[Saved data entries]
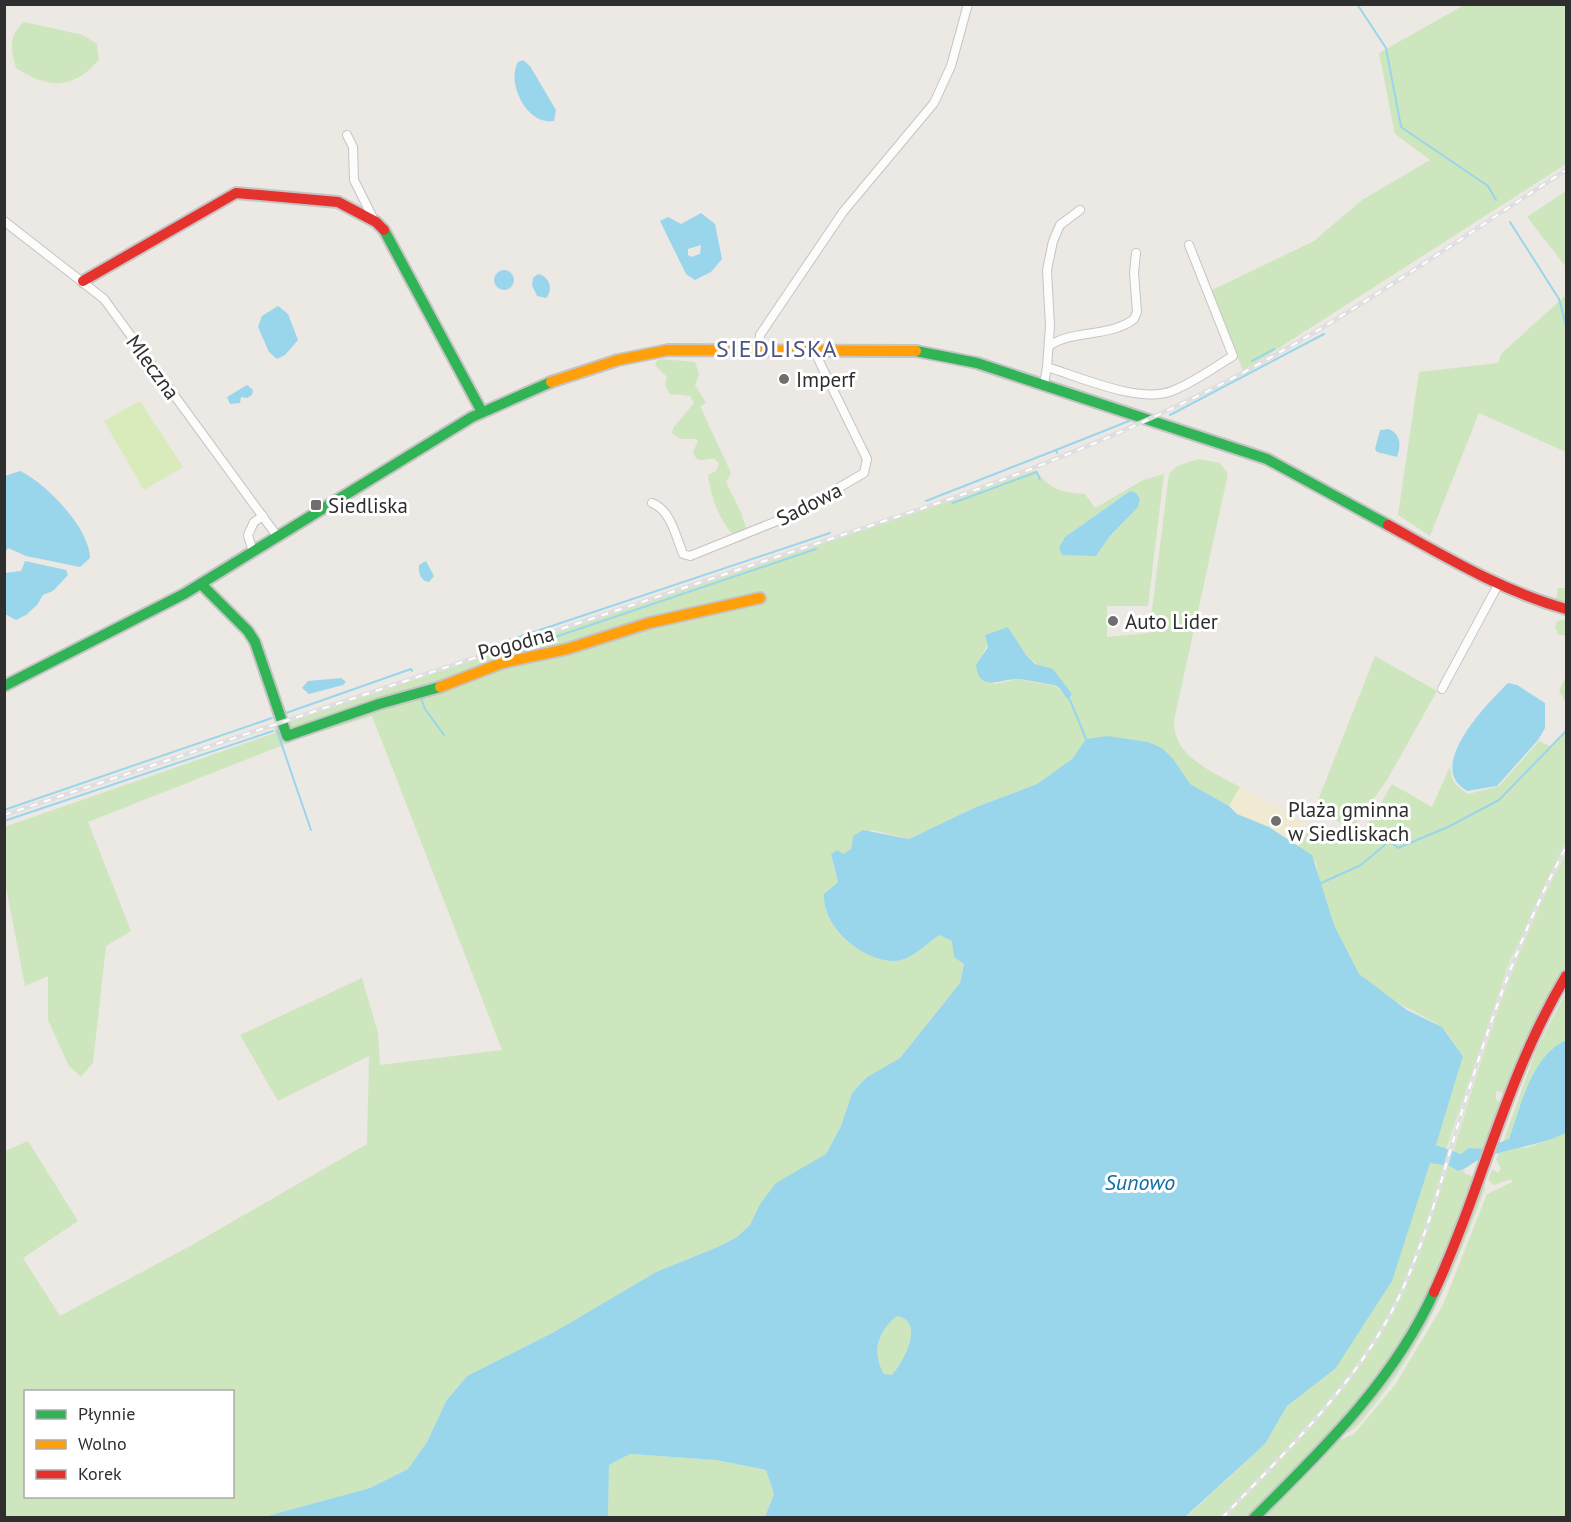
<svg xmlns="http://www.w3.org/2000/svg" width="1571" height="1522" font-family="'PT Sans',sans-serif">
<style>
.green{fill:#cee6be;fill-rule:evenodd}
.sand{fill:#f0ead3}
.pitch{fill:#d9eabb}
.water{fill:#99d6ec;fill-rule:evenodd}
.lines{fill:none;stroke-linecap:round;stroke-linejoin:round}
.stream{stroke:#99d6ec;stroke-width:2}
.street-casing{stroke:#c5c4c5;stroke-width:10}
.fast-casing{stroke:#c5c4c5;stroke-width:14}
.slow-casing{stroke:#c5c4c5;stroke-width:14}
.jam-casing{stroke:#c5c4c5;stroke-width:14}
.street{stroke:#fcfcfb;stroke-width:8}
.fast{stroke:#30b455;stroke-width:10}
.slow{stroke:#ff9f0a;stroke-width:10}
.jam{stroke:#e5322d;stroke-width:10}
.rail-casing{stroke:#dfdfe1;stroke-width:4.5}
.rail{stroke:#fff;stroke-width:2;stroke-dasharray:7;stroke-linecap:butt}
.poi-dot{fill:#706f6e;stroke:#fff;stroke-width:2}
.labels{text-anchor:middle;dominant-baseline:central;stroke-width:6;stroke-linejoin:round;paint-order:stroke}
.street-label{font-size:21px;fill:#2e2e2e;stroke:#fff}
.poi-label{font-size:21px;fill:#2e2e2e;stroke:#fff;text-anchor:start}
.water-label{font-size:22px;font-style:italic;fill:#0d6fa3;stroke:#fff}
.quarter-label{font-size:24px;letter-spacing:1.5px;fill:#4d5680;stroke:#fff}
</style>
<rect width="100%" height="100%" fill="#ece8e4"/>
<!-- green -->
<g class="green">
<path d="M1466,4L1566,5V164L1243,371L1212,290L1314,241L1362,200L1430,160L1395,134L1379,53Z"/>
<path d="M24,22L83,35L97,44L99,60C72,90 49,89 16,68C11,50 8,35 24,22Z"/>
<path d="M1566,191V267L1527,217Z"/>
<path d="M1566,295V452L1479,413L1430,536L1398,515L1419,372L1498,363L1501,354Z"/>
<path d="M663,359L695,362L699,374L695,385L706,403L700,406L731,473L726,482L741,512L746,528L745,537L740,540C720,526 711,498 708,475L716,471L719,464L715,459C704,457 698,466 693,452L698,441L696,439H681L672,433L673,428L694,403L690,396L670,394L665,386L667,377L655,365L657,360Z"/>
<path d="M1198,459L1220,463L1228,474L1175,716C1168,754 1211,771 1240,787L1229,806L1189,784L1174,760L1148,742L1086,739L1072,759L1037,784L976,807L909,839L872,830L853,836L851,849L843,854H831L838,882L824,894C822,927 862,961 895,961C912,960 925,944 939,935L952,941L964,964L960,983L900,1058L867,1077L852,1093L841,1126L826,1154L760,1204L750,1225L737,1237L720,1246L656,1272L556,1331L467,1376L446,1401L427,1442L408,1469L370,1488L260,1518L5,1517V1151L28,1141L78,1221L23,1258L60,1316L192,1245L367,1144L369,1056L278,1101L240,1035L362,978L378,1033L380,1065L502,1050L372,716L301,738L88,822L131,931L106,946L93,1063L81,1077L69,1066L48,1020V976L25,986L5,882L4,827L275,733L274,727L1036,470C1049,489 1062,493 1085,494L1095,508L1143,480L1164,474L1148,606H1107V637L1149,633L1169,474L1177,466ZM1130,491L1136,493L1138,507L1110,536L1097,555L1076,554L1065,537ZM1008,627L1026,655L1072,694L1070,700L1056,686L1017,679L995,684L977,665L988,644ZM26,1392H232V1496H26Z"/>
<path d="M1558,588H1566V603L1556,599Z"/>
<path d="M1566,619V635H1559L1555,628L1557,621Z"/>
<path d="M1375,656L1437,691L1387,780L1352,829L1315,808Z"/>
<path d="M1566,676V703L1559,691Z"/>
<path d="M1566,727V841L1508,966L1446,1150L1436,1144L1463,1055C1456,1047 1449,1033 1440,1026C1418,1011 1376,996 1359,974C1340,950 1320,892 1316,862L1298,846L1312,827L1339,842C1363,843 1381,802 1392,784L1432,807L1450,766C1451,780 1455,786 1468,794L1499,786L1539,741L1552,747L1565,733Z"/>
<path d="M1566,853V966L1538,1013L1504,1093L1496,1091V1099L1500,1103L1483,1149L1461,1154L1453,1152C1484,1049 1515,948 1566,853Z"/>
<path d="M1566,992V1040C1531,1056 1521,1106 1509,1139L1503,1142L1536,1050Z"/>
<path d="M1566,1133V1517L1262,1518L1335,1442L1354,1434L1395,1385L1443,1305L1487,1194L1512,1182L1511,1179L1494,1185L1488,1180L1492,1169L1498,1173L1501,1169L1496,1159L1499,1153L1514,1148H1527Z"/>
<path d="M1430,1163L1449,1166L1458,1171L1465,1170L1464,1173L1474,1177C1451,1235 1431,1294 1399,1348C1360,1412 1299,1464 1247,1517L1185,1518L1265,1444L1287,1406L1335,1369Z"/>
<path d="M1484,1179L1485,1189C1455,1268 1426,1342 1372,1408C1364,1417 1354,1434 1342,1434L1448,1274Z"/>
<path d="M897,1316C926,1322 903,1362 892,1375L884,1374C871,1352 878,1331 897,1316Z"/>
<path d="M630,1454L716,1460L766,1470L774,1494L765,1517L608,1518L609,1465Z"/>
</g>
<!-- sand -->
<path class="sand" d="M1240,787L1311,827L1298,846L1269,827L1237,814L1229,806Z"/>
<!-- pitch -->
<path class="pitch" d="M140,401L183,467L144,490L104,421Z"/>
<!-- water -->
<g class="water">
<path d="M523,60L530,66L556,110L554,121C527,126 506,83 518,62Z"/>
<path d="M701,213L715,224L722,259L711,272L695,280L686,274L660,221L668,217L681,224ZM701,245L700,254L691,257L688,255V249Z"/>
<circle cx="504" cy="280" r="10"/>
<path d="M538,274C549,276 554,289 546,298L537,296L532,285L533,278Z"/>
<path d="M278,306L288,314L298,340L285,355L277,359L269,352L258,327L262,316Z"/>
<path d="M247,385L253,390L252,395L247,398L241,397L240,403L230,404L227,397Z"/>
<path d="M1389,429C1401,435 1401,445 1397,457L1377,452L1375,449L1380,430Z"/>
<path d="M20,471C46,483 90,529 90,558L80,567L26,556L8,548L5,553V476Z"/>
<path d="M1130,491L1136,493L1140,499L1138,507L1110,536L1096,556L1062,555L1059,548L1065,537Z"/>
<path d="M25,561L66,570L68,575L53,591L43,595L37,605L26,615L16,620L5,614V573L21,571Z"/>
<path d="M426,561L434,576L429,582C421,582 418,572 419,565Z"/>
<path d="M1008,627L1026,655L1035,664L1053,669L1072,694L1069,700C1064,697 1062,687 1054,685C1047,684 1023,679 1017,679C1001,679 979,693 976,665L988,647L985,635Z"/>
<path d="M341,678L346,682L343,685L309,694L302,688L308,681Z"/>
<path d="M1508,683L1517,685L1545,703V728L1538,740L1497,786L1467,791C1424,767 1487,704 1508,683Z"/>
<path d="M1107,736L1148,742L1162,748L1174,760L1190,784L1229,806L1237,814L1269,827L1312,855L1334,925L1359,974L1407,1010L1442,1027L1463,1056L1436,1145L1461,1154L1469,1148L1483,1149L1509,1139C1521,1106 1531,1056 1566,1040V1133C1538,1146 1511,1148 1482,1158C1473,1162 1467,1169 1458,1171L1449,1166L1430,1163L1392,1281L1335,1369L1287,1406L1265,1444L1185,1517H765L774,1494L766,1470L716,1460L630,1454L609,1465L608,1517L260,1518L370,1488L408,1469L427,1442L446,1401L467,1376L556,1331L656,1272L720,1246L737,1237L750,1225L760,1204L776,1183L826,1154L841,1126L852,1093L867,1077L900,1058L960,983L964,964L954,957L952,941L939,935C926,944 912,960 895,961C862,961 822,927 824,894L838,882L831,854L837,850L843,854L851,849L853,836L863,830L909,839L976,807L1037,784L1072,759L1086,739ZM897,1316C926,1322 903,1362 892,1375L884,1374C871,1352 878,1331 897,1316Z"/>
</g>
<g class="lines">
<!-- stream -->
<g class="stream">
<path d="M1357,4L1386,48L1401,127L1488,186L1496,200"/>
<path d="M1510,222L1559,299L1566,325"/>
<path d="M1252,361L1274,349"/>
<path d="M1170,415L1324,334"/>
<path d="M1057,453L1056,450L1129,421"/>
<path d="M926,501L1056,450"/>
<path d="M953,503L1037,472L1040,480"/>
<path d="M495,645L830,533"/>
<path d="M508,657L550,641L552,638L816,549"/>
<path d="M421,698L425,709L444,735"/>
<path d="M1070,700L1086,739"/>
<path d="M286,713L411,669L412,671"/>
<path d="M277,731L311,830"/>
<path d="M4,810L272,718"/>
<path d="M4,821L273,731"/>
<path d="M1319,884L1361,865L1387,843L1391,842L1398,848L1448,827L1499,800L1566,731"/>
</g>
<!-- street casing -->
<g class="street-casing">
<g id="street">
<path d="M347,135L353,147L354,180L374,220"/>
<path d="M4,221L104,299L277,536"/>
<path d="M1049,346C1074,329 1109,338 1134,319L1137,312L1134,273L1136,253"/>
<path d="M758,351L760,335L770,320L843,212L934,103L951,66L968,4"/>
<path d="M1047,367L1050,326L1047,270L1053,241L1060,225L1080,210"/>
<path d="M1044,384L1047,367C1080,377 1140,404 1172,391C1193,383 1213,368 1233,356L1189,245"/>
<path d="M652,503C671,510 676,537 683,554L690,556L792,515L864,473L867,459L821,365L817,356L819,351"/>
<path d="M253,552L248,535L254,522L263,516"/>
<path d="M1442,689L1498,585"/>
</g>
</g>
<!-- fast casing -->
<g class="fast-casing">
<g id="fast">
<path d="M384,230L482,412"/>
<path d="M916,351L977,363L1267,459L1388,525"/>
<path d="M201,584L248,631L255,642L287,736L379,704L440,687"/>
<path d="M4,686L184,594L472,417L551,382"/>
<path d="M1254,1518C1323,1449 1393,1382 1434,1292"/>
</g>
</g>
<!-- slow casing -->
<g class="slow-casing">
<g id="slow">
<path d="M551,382L618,360L668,350L916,351"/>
<path d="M440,687L502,663L567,649L649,623L760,598"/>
</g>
</g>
<!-- jam casing -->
<g class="jam-casing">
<g id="jam">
<path d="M83,281L236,193L338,202L376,222L384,230"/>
<path d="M1388,525C1446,557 1502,591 1566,609"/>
<path d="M1434,1292C1483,1186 1505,1078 1566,976"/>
</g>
</g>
<!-- street -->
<use href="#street" class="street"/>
<!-- fast -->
<use href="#fast" class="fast"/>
<!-- slow -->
<use href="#slow" class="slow"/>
<!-- jam -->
<use href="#jam" class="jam"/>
<!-- rail casing -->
<g class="rail-casing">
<g id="rail">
<path d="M4,815L947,500C1060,460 1171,414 1275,355C1375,299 1470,232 1566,170"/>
<path d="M1222,1518C1286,1451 1355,1386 1396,1303C1425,1244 1441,1180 1460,1118C1489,1024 1520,933 1566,847"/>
</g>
</g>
<!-- rail -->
<use href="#rail" class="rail"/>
</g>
<!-- markers -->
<g class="poi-dot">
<circle cx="784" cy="379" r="6"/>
<rect x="310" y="499" width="12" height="12" rx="3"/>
<circle cx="1113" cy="621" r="6"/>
<circle cx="1276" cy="821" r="6"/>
</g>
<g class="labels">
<!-- street labels -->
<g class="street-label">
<text transform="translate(153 367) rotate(54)">Mleczna</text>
<text transform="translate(809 504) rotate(-27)">Sadowa</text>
<text transform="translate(516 643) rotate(-15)">Pogodna</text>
</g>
<!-- poi labels -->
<g class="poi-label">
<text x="796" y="379">Imperf</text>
<text x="328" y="505">Siedliska</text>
<text x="1125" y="621">Auto Lider</text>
<text x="1288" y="809">Plaża gminna<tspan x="1288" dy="24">w Siedliskach</tspan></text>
</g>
<!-- water labels -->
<g class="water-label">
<text x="1140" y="1182">Sunowo</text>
</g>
<!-- quarter labels -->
<g class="quarter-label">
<text x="777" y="348">SIEDLISKA</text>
</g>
</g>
<!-- border -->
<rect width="1571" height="1522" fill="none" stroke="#2e2e2e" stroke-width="12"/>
<!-- legend -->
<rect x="24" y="1390" width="210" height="108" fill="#ffffff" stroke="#ababab" stroke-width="1.5"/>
<rect x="36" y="1410" width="30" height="9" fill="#30b455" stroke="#ababab" stroke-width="1.5"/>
<text x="78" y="1420" font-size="18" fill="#2e2e2e">Płynnie</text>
<rect x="36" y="1440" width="30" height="9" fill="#ff9f0a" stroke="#ababab" stroke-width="1.5"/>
<text x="78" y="1450" font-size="18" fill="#2e2e2e">Wolno</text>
<rect x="36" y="1470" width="30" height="9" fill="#e5322d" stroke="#ababab" stroke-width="1.5"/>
<text x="78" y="1480" font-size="18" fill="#2e2e2e">Korek</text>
</svg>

#### TRY IT:
With the string "linejoin" as the key, filter the data above and show the lines that match.

#### OUTPUT FOR THIS EXERCISE:
.lines{fill:none;stroke-linecap:round;stroke-linejoin:round}
.labels{text-anchor:middle;dominant-baseline:central;stroke-width:6;stroke-linejoin:round;paint-order:stroke}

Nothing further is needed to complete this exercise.